En 2006, les prix des appartements ont augmenté de 12.2% et les maisons de 10%, contre respectivement 16,2 et 13,4 en 2005, et 18,6 et 14,1 en 2003. Cette tendance devrait selon eux se poursuivre cette année. La baisse ne serait donc pas d’actualité et on peut même s’attendre à une hausse générale des prix supérieure à celle de l’inflation.
Dans le neuf, la hausse se confirme avec la hausse du foncier et du coût de la construction.

Les disparités entre les régions s’affirment. Les régions ayant connu les plus fortes hausses amorcent un ralentissement de l’envolée des prix mais restent élevées, face à la rareté de l’offre (exemple PACA). Tandis que d’autres, comme l’agglomération lyonnaise, affichent de fortes hausses même si les prix restent accessibles.
En conclusion selon les notaires, «pas de bouleversement dans la catégorie socio-professionnelle des acquéreurs, pas de baisse des surfaces acquises à l’exception de Paris, pas plus de primo-accédants que déjà vus l’an dernier.» A l’appui, les statistiques, issues de données concernant la totalité des ventes immobilières effectivement conclues.

Adoption par le Sénat du projet de loi sur le droit au logement opposable

Suite à l'action de l’association Les Enfants de Don Quichotte, avec l'installation de tentes pour les sans-abris dans plusieurs grandes villes, le Sénat a adopté jeudi le projet de loi sur le droit au logement opposable.
  L'UMP, l'UDF et le RDSE ont voté pour, la gauche s’est abstenue.
   Le PS parle d’un " texte d'affichage" et les Verts de "poudre aux yeux". Le PCF de son côté est plutôt satisfait des mesures favorisant la réinsertion des vieux migrants.
  Le texte institue le principe fondateur du droit au logement opposable en France. Texte renforcé par les sénateurs avec l’adoption de dispositions visant à renforcer l'effort de construction de logements sociaux et d'hébergements d'urgence pour les sans-abris.

Paris, ville la plus attractive en matière d’investissement immobilier

Selon un rapport de l’Urban Land Institute (ULI) et PricewaterhouseCoopers paru récemment, Paris obtient la palme des villes les plus attractives en matière d’investissement immobilier. Ses principaux atouts : la stabilité économique et son statut de point d’accès privilégié au marché français.

Avec son programme de rénovation urbaine et de bonnes opportunités de redéveloppement, les investisseurs y voient de bonnes perspectives.

Selon Bruno Lunghi, responsable de l’activité de conseil fiscal en immobilier en France, PricewaterhouseCoopers : «Outre sa position géographique et sa diversité sectorielle qui réduit les risques, Paris a également bénéficié d’un environnement fiscal très favorable (régime SIIC) qui a attiré un grand nombre d’investisseurs et a motivé plusieurs utilisateurs à externaliser leur patrimoine immobilier».

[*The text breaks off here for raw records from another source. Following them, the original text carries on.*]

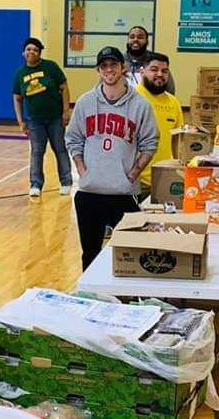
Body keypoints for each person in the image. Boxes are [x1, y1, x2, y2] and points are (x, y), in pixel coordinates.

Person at [64, 45, 158, 270]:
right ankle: (91, 298)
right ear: (98, 70)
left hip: (123, 194)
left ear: (122, 67)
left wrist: (133, 173)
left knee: (133, 254)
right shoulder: (86, 102)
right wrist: (82, 169)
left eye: (113, 64)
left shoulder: (140, 105)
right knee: (89, 254)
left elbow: (150, 142)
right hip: (89, 194)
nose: (108, 69)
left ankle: (127, 299)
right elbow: (73, 138)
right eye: (103, 66)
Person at [12, 36, 72, 199]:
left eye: (35, 50)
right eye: (28, 49)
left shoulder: (50, 67)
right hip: (34, 120)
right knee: (37, 151)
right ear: (23, 53)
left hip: (55, 118)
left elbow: (64, 87)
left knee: (59, 149)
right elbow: (17, 98)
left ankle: (66, 181)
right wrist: (20, 121)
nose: (31, 52)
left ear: (40, 53)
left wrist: (66, 111)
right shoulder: (20, 74)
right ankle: (35, 184)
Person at [134, 52, 182, 197]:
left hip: (165, 178)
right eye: (154, 69)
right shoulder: (131, 98)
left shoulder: (173, 102)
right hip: (136, 180)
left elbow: (177, 140)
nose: (160, 74)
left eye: (164, 71)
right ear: (142, 71)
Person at [124, 26, 175, 94]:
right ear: (127, 41)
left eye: (140, 37)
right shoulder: (119, 62)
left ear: (147, 42)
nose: (135, 39)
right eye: (132, 37)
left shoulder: (156, 62)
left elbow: (170, 90)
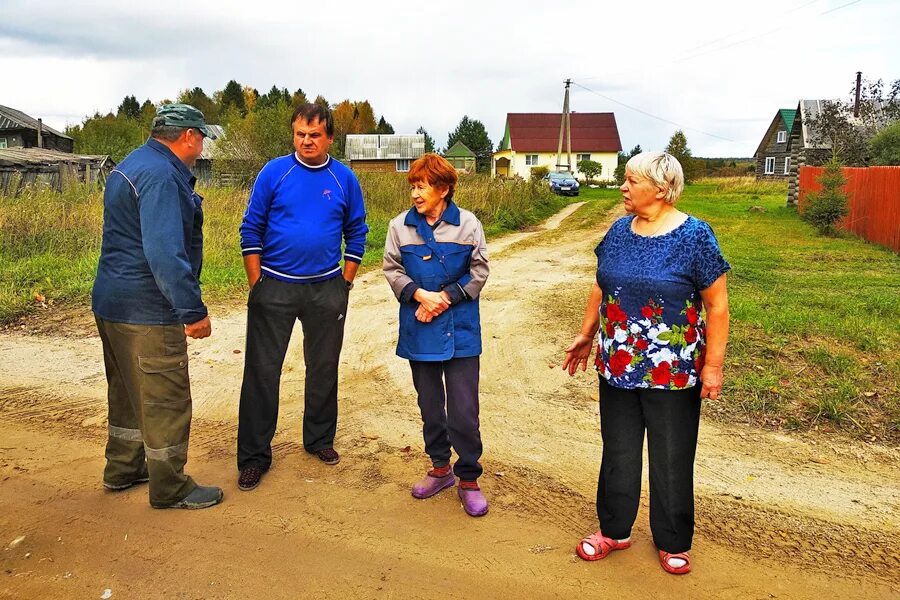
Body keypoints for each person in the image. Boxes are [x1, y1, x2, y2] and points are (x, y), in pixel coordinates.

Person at [562, 151, 730, 574]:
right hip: (617, 365)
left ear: (660, 188)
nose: (623, 186)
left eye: (630, 180)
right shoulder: (618, 231)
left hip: (673, 372)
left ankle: (673, 539)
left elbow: (718, 307)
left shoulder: (696, 237)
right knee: (617, 451)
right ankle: (613, 531)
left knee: (671, 456)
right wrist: (587, 334)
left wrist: (712, 366)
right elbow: (601, 287)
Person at [92, 103, 223, 509]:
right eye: (201, 137)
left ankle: (124, 467)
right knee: (165, 397)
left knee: (128, 392)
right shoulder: (164, 176)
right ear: (188, 136)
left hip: (112, 302)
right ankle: (170, 486)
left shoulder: (132, 163)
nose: (202, 145)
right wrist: (192, 310)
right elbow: (165, 253)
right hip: (149, 308)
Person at [237, 103, 368, 491]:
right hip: (273, 286)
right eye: (300, 134)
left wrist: (344, 281)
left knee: (324, 367)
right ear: (293, 134)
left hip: (326, 288)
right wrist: (256, 282)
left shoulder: (344, 178)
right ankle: (254, 458)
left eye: (314, 135)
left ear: (329, 138)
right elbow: (251, 228)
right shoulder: (275, 172)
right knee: (262, 372)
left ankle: (319, 441)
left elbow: (357, 231)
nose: (306, 141)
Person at [383, 153, 490, 517]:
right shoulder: (400, 226)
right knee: (430, 405)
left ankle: (469, 478)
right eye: (412, 186)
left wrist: (442, 298)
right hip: (419, 325)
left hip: (460, 328)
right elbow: (391, 268)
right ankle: (440, 468)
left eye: (422, 186)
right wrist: (418, 294)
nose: (415, 193)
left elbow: (479, 271)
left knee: (463, 410)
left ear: (443, 189)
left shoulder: (469, 224)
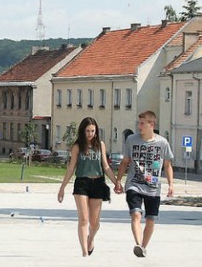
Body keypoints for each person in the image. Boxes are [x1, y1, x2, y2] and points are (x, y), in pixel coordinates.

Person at [114, 110, 174, 258]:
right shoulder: (131, 140)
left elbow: (167, 165)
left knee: (150, 220)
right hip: (134, 184)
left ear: (151, 124)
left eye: (142, 123)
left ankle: (143, 247)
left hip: (153, 188)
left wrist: (171, 184)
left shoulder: (162, 143)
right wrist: (118, 181)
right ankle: (138, 243)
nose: (139, 126)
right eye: (138, 123)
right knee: (135, 214)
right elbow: (125, 162)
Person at [58, 117, 117, 257]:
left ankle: (90, 238)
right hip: (82, 183)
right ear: (82, 132)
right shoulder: (77, 146)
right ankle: (84, 252)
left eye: (93, 131)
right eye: (87, 131)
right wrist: (62, 189)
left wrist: (116, 182)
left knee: (95, 223)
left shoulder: (100, 145)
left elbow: (106, 166)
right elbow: (71, 168)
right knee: (83, 219)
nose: (90, 134)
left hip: (97, 183)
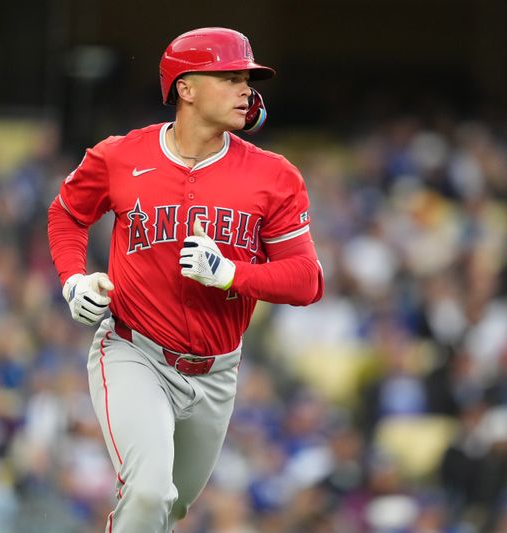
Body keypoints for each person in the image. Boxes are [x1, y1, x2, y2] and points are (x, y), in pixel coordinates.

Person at [47, 27, 324, 533]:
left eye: (247, 80)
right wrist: (74, 280)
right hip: (135, 350)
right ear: (186, 88)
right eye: (231, 77)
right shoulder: (119, 155)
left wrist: (230, 273)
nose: (247, 90)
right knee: (150, 490)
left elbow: (307, 279)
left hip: (216, 372)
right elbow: (66, 216)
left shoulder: (274, 175)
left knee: (168, 509)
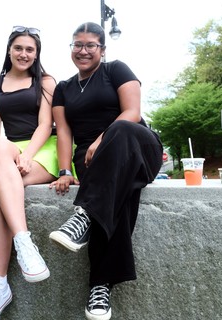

Geoffroy Schmitt, responsable de l’activité de conseil financier en immobilier en France PricewaterhouseCoopers, précise : «le taux des capitaux disponibles sur le marché se traduit par une forte pression sur les transactions et la réduction des taux de rendements, mais le marché parisien reste l’un des plus actifs et transparents en Europe».

Après Paris, Londres arrive en seconde position. Ses points forts : son faible niveau de risque et ses perspectives de croissance de loyers.

Avec le 5ème rang de ce classement, une deuxième ville française arrive dans le top 5 : Lyon. A des niveaux de prix moins élevés et grâce à sa bonne dynamique économique, Lyon est perçue comme une alternative versus la capitale française.